═══ Task material

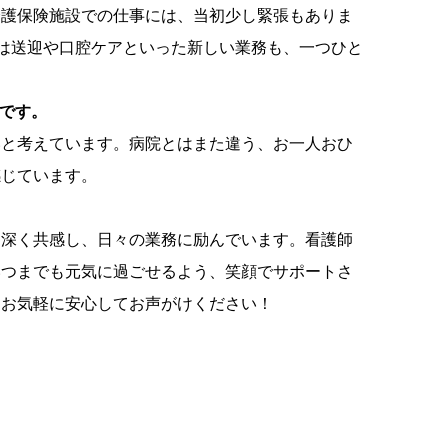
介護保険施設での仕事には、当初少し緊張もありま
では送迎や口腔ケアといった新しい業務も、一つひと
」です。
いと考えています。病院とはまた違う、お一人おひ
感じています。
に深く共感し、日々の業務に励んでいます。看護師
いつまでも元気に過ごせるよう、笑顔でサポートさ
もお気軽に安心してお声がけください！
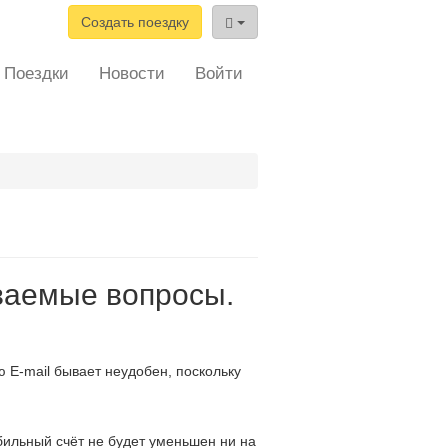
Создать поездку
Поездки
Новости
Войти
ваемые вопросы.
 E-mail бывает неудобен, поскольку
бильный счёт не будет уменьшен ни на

══════
═══ Task material

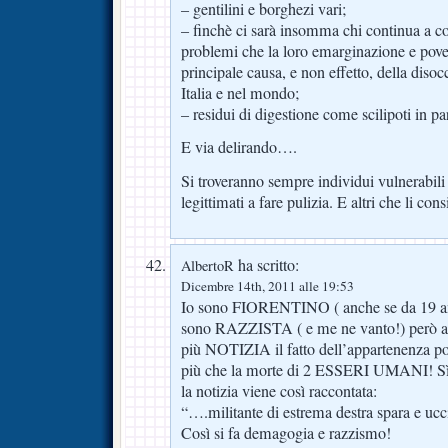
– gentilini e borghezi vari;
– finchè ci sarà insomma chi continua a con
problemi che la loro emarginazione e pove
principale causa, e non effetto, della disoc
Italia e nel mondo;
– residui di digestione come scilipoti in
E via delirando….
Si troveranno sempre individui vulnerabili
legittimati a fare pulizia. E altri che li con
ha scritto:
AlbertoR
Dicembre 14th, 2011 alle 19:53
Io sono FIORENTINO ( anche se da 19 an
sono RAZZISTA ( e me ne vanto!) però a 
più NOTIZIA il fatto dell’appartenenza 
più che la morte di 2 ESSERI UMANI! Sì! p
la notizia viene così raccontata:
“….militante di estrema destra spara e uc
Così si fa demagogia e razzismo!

══════
═══ Task material

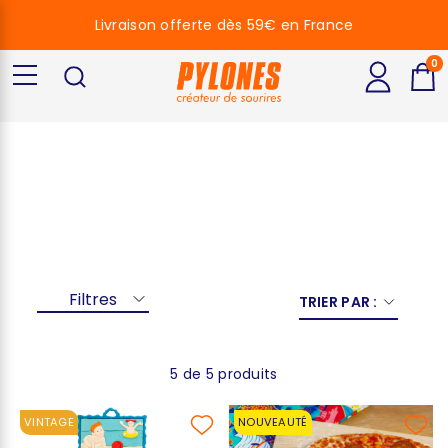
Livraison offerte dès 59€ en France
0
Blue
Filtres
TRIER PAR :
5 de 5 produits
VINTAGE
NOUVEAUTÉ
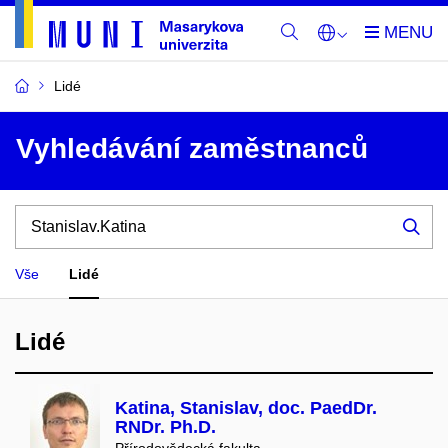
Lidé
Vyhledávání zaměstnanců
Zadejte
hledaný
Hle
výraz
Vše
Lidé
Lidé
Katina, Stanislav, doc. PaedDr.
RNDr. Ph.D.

══════

*Request*. Set down exactly the lines above, from the line containing "介護保険施設での仕事には、当初少し緊張もありま" through the line containing "бильный счёт не будет уменьшен ни на". Skip the pictures.

*Your solution*.
介護保険施設での仕事には、当初少し緊張もありま
では送迎や口腔ケアといった新しい業務も、一つひと
」です。
いと考えています。病院とはまた違う、お一人おひ
感じています。
に深く共感し、日々の業務に励んでいます。看護師
いつまでも元気に過ごせるよう、笑顔でサポートさ
もお気軽に安心してお声がけください！
Создать поездку
Поездки
Новости
Войти
ваемые вопросы.
 E-mail бывает неудобен, поскольку
бильный счёт не будет уменьшен ни на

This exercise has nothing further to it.